Immerhin ist man nach fünf Partien weiter ungeschlagen und hat nach den Unentschieden gegen Kroatien und Spanien in der Vorrunde nun mit dem Ungarn-Sieg und dem Deutschland-Remis die vierte Großtat vollbracht.

"Man kann nichts Anderes sagen, als dass wir Geschichte schreiben für den österreichischen Handball", schwärmte Kapitän Mykola Bilyk, dessen Mannschaft bei der bisher erfolgreichsten Endrunde Rang acht von der Heim-EM 2020 zu Buche stehen hat.

Der Lohn sind aktuell vier Punkte und Platz drei in Hauptrundengruppe 1 gleichauf mit den zweitplatzierten Ungarn hinter Leader Frankreich, der zwei Zähler mehr auf dem Konto hat und am Montag (18.00 Uhr/ORF 1 & JOYN) zur bisher ultimativen Herausforderung wird, ehe am Mittwoch noch Schlusslicht Island wartet.

"Frankreich wird viel, viel härter, die kommen mit ganz, ganz viel Selbstvertrauen, vielen Weltklassespielern und einer ganz anderen Souveränität", prophezeite Regisseur Lukas Hutecek.

Verzweifelte Deutsche

Die Aussage war nicht zuletzt auf Deutschland gemünzt, das vor 19.750 Zuschauer:innen in der Lanxess Arena wohl auch den großen Erwartungen nicht ganz gewachsen war. Einzig Tormann Andreas Wolff wurde seinem ausgezeichneten Ruf vollauf gerecht.

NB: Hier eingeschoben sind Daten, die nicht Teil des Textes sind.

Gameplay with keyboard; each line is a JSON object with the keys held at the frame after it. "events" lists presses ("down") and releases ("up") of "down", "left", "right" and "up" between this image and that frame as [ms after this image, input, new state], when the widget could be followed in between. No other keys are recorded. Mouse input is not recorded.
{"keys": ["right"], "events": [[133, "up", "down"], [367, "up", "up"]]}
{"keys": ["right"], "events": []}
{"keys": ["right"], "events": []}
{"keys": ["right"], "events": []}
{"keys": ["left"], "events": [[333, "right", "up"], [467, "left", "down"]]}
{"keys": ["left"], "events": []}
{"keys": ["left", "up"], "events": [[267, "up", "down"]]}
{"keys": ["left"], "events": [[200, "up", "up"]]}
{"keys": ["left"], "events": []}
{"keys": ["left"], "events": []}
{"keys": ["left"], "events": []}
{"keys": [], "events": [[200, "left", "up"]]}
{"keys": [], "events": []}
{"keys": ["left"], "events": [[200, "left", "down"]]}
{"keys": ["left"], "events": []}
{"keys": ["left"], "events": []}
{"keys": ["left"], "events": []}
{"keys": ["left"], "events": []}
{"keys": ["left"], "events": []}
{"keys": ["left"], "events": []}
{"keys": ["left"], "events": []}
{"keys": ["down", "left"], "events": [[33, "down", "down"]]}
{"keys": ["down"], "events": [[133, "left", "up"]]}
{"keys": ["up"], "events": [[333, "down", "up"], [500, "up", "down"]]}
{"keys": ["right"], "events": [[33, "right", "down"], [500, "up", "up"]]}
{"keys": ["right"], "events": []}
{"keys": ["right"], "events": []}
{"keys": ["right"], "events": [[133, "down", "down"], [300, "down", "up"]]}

"So werden wir nichts erreichen bei dem Turnier", sagte Kapitän Johannes Golla. Teamchef Alfred Gislason beweinte die vielen technischen Fehler im Angriff als "grausam".

Sie waren aber auch von einer einmal mehr bärenstarken österreichischen Defensive im Zusammenspiel mit Möstl (Wolff: "Er hat uns zur Verzweiflung gebracht") erzwungen worden. Und so liefen die Hausherren nach frühem Rückstand diesem fast immer nach, in der zweiten Hälfte schien ihnen das Spiel bei 21:16-Führung für Rot-Weiß-Rot (49.) sogar zu entgleiten.

Nur viel österreichisches Pech bei vier Stangenwürfen und ein echter Kraftakt rettete ihnen noch das Unentschieden. Das Halbfinale ist für die Deutschen (3 Punkte) damit zumindest noch möglich.

Ganz anders verhält es sich beim Außenseiter, der seinen Status genießt und den Party-Express weiter rollen lassen will. "Es hat so viel Spaß gemacht, und das hat man uns, glaube ich, angesehen. Man sieht nur den Grinser und den Glauben", schwärmte Hutecek.

"Wir sind schon wieder losgeflogen, das ist wunderbar zu sehen und zu spüren auf dem Feld", erkannte Abwehrchef Lukas Herburger. "Die Halle war größtenteils nicht so laut, weil wir es nicht zugelassen haben."

ribbon Zusammenfassung
  • Österreich erspielte am Samstag ein Remis gegen Deutschland.
  • Für Österreichs Team-Flügel Sebastian Frimmel fühlte es sich "surreal" an.
  • Nun geht es gegen die Weltklasse-Mannschaft aus Frankreich.